Reproduce the records below, swapping each occurrence of "Calibration round entry" for "Calibration log entry" and keeping every other word intact.

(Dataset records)

+ + +

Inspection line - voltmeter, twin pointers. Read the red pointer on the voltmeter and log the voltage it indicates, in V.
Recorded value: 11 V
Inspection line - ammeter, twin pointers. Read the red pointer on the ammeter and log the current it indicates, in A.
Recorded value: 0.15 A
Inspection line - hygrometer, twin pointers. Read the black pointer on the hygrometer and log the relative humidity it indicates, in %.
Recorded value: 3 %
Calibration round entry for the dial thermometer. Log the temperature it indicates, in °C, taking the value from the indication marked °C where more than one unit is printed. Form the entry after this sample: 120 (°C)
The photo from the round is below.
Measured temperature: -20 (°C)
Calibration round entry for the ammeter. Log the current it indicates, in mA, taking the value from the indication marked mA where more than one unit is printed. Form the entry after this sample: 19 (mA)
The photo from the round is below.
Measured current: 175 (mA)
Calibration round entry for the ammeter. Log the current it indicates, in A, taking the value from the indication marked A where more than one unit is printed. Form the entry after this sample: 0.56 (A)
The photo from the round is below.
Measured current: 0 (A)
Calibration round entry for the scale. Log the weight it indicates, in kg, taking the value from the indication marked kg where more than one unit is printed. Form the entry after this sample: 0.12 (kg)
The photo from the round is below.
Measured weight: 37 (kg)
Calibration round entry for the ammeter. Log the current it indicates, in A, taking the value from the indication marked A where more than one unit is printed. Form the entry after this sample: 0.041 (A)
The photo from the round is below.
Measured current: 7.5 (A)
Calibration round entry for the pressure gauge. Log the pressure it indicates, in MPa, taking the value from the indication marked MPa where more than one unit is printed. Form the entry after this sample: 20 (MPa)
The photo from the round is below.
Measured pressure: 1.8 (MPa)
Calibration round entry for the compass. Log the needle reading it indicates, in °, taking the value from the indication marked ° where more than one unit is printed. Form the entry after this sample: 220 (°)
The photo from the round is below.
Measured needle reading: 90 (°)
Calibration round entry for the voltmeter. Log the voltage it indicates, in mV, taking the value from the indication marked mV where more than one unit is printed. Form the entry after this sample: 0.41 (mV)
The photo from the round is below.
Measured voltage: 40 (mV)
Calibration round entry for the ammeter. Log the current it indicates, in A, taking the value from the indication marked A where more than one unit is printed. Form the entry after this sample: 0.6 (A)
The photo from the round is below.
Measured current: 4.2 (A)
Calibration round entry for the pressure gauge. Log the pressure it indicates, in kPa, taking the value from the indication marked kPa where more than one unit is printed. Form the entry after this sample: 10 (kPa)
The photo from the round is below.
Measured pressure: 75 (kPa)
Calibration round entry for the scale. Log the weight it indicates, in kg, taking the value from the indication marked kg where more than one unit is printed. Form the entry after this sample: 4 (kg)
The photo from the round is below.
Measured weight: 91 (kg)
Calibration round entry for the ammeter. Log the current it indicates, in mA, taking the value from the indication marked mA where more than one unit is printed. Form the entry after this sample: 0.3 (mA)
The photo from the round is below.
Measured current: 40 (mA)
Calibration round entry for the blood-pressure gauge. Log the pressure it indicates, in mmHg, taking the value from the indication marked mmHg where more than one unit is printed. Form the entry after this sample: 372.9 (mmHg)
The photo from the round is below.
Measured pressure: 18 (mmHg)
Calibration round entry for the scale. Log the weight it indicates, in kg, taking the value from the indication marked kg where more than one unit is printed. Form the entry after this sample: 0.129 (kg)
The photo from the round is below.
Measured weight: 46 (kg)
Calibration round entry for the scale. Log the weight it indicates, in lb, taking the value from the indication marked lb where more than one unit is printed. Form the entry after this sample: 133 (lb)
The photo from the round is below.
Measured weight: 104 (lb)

+ + +

- Solution to this exercise -
Inspection line - voltmeter, twin pointers. Read the red pointer on the voltmeter and log the voltage it indicates, in V.
Recorded value: 11 V
Inspection line - ammeter, twin pointers. Read the red pointer on the ammeter and log the current it indicates, in A.
Recorded value: 0.15 A
Inspection line - hygrometer, twin pointers. Read the black pointer on the hygrometer and log the relative humidity it indicates, in %.
Recorded value: 3 %
Calibration log entry for the dial thermometer. Log the temperature it indicates, in °C, taking the value from the indication marked °C where more than one unit is printed. Form the entry after this sample: 120 (°C)
The photo from the round is below.
Measured temperature: -20 (°C)
Calibration log entry for the ammeter. Log the current it indicates, in mA, taking the value from the indication marked mA where more than one unit is printed. Form the entry after this sample: 19 (mA)
The photo from the round is below.
Measured current: 175 (mA)
Calibration log entry for the ammeter. Log the current it indicates, in A, taking the value from the indication marked A where more than one unit is printed. Form the entry after this sample: 0.56 (A)
The photo from the round is below.
Measured current: 0 (A)
Calibration log entry for the scale. Log the weight it indicates, in kg, taking the value from the indication marked kg where more than one unit is printed. Form the entry after this sample: 0.12 (kg)
The photo from the round is below.
Measured weight: 37 (kg)
Calibration log entry for the ammeter. Log the current it indicates, in A, taking the value from the indication marked A where more than one unit is printed. Form the entry after this sample: 0.041 (A)
The photo from the round is below.
Measured current: 7.5 (A)
Calibration log entry for the pressure gauge. Log the pressure it indicates, in MPa, taking the value from the indication marked MPa where more than one unit is printed. Form the entry after this sample: 20 (MPa)
The photo from the round is below.
Measured pressure: 1.8 (MPa)
Calibration log entry for the compass. Log the needle reading it indicates, in °, taking the value from the indication marked ° where more than one unit is printed. Form the entry after this sample: 220 (°)
The photo from the round is below.
Measured needle reading: 90 (°)
Calibration log entry for the voltmeter. Log the voltage it indicates, in mV, taking the value from the indication marked mV where more than one unit is printed. Form the entry after this sample: 0.41 (mV)
The photo from the round is below.
Measured voltage: 40 (mV)
Calibration log entry for the ammeter. Log the current it indicates, in A, taking the value from the indication marked A where more than one unit is printed. Form the entry after this sample: 0.6 (A)
The photo from the round is below.
Measured current: 4.2 (A)
Calibration log entry for the pressure gauge. Log the pressure it indicates, in kPa, taking the value from the indication marked kPa where more than one unit is printed. Form the entry after this sample: 10 (kPa)
The photo from the round is below.
Measured pressure: 75 (kPa)
Calibration log entry for the scale. Log the weight it indicates, in kg, taking the value from the indication marked kg where more than one unit is printed. Form the entry after this sample: 4 (kg)
The photo from the round is below.
Measured weight: 91 (kg)
Calibration log entry for the ammeter. Log the current it indicates, in mA, taking the value from the indication marked mA where more than one unit is printed. Form the entry after this sample: 0.3 (mA)
The photo from the round is below.
Measured current: 40 (mA)
Calibration log entry for the blood-pressure gauge. Log the pressure it indicates, in mmHg, taking the value from the indication marked mmHg where more than one unit is printed. Form the entry after this sample: 372.9 (mmHg)
The photo from the round is below.
Measured pressure: 18 (mmHg)
Calibration log entry for the scale. Log the weight it indicates, in kg, taking the value from the indication marked kg where more than one unit is printed. Form the entry after this sample: 0.129 (kg)
The photo from the round is below.
Measured weight: 46 (kg)
Calibration log entry for the scale. Log the weight it indicates, in lb, taking the value from the indication marked lb where more than one unit is printed. Form the entry after this sample: 133 (lb)
The photo from the round is below.
Measured weight: 104 (lb)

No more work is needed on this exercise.